Sunday, January 11, 2015

Arguing People to God

At least in evangelical churches, there has been a constant focus on apologetics for at least the past two generations, because pastors started reading C.S. Lewis and assuming themselves and their flocks able to argue others to Christ.

This focus includes all of the more willfully ignorant doctrines of inerrancy, creationism, eternal torment, the "rapture," etc etc. and has kept churches devoting huge amounts of energy to training their members to defend these doctrines, to the exclusion of any kind of help for the poor or reaching out to the community in any kind of authentic way.

Of course it has coincided with the evangelical push into politics, which has further crippled any attempts to help the poor (who are treated as moochers and given tracts instead of food or blankets) in individual communities, and alienated people who are not already members from even attempting to come into the church, or Christianity as a whole.

When all you have to offer people is arguments, you can't act surprised when they won't give you the time of day, especially when there are Christians willing to reach out with compassion and share personal experiences of Christ's presence in their lives, instead of launching a hermeneutical laundry list at them.

The best evidence of our faith is our personal testimony, always and forever, because no one can disprove your experiences. No rational person can say "That didn't happen to you!"
And it is our experiences which leave the most indelible marks upon us, which most influence our growth as Christians and as people.

And personal experience of God is no respecter of persons.

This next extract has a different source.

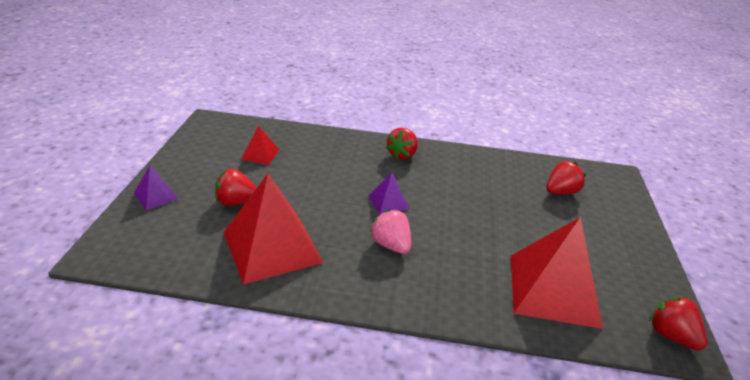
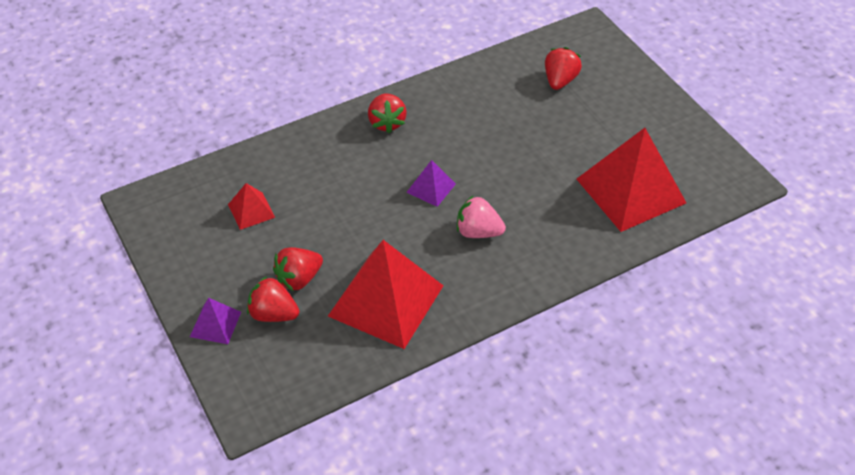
camera: 35 degrees left, 15 degrees up
red strawberry [649,296,707,351] -> red strawberry moved to [247,276,299,322]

Whether it's a push in the middle of your chest during an altar call or a sense of peace in the desert after a terrible battle or sudden strength in the midst of weakness, these are the moments when God feels most real to us, and through these experiences we can reach out to others, especially after surviving trauma.

Doctrinal minutiae can be argued 'till the cows come home (as we see 24/7 online), but it's just philosophy if the contestants don't have personal experience of the divine in their lives.

We cannot bring others into Christ.
The Spirit brings them.
We must simply hold the door open.

And the way to do that is not to argue them in, but to reach out, take hold, and build a relationship.

The knowledge of Scripture and one's personal doctrines comes into play AFTER the relationship has been established, or not at all.
And "not at all" happens much more often than pastors are apparently comfortable with, because the Spirit does not follow our timetable.
So keep yourself focused on building and strengthening the relationship.
Be ready to answer questions, but until they are asked, focus on the other person's needs, not on your desire to convert them.

Saturday, January 10, 2015

Brain Vomit for the beginning of my Thirtieth Year

I have found these last few months that for myself and my own soul, solitude is not conducive to art.

What did I want to do with life before reality and lack of solid employment set in?
Write?
Sing?
Play in a band (the concert or marching or jazz type)?

I can never tell, with as foggy a memory as I now have, if I ever stopped to think of my musical exploits in any kind of categorical manner between "passion" and "profession".

Maybe I was just swept along, and didn't stop to think until I found myself abruptly tossed from the river.
And of course, by then it was too late to think of passion or profession because I was too much in shock at my own abrupt ejection.

"The longer you wait to finish, the less likely you are to ever do so."
-somebody somewhere

And while my own mental musicianship has greatly benefited my marriage and several very deep friendships, there is ever the gnawing sensation in moments of clarity that I have a large store of potential which continues to lie fallow.
Both because I seem unable to make a profession of it and because I find so little true outlet for it.
Especially due to my own introspective nature leading more readily to depression than to creativity.
And yet the clock still ticks, and each time I raise my head above the flood of time I find myself that much closer to the waterfall, that point at which there will be no more chance to plant my own eternal stone in the riverbed to say to all who pass that way after me that I WAS HERE!

I envy my wife to no end, not only for her lack of introspection but for her simple flow from passion to profession to indelible mark upon the next generation.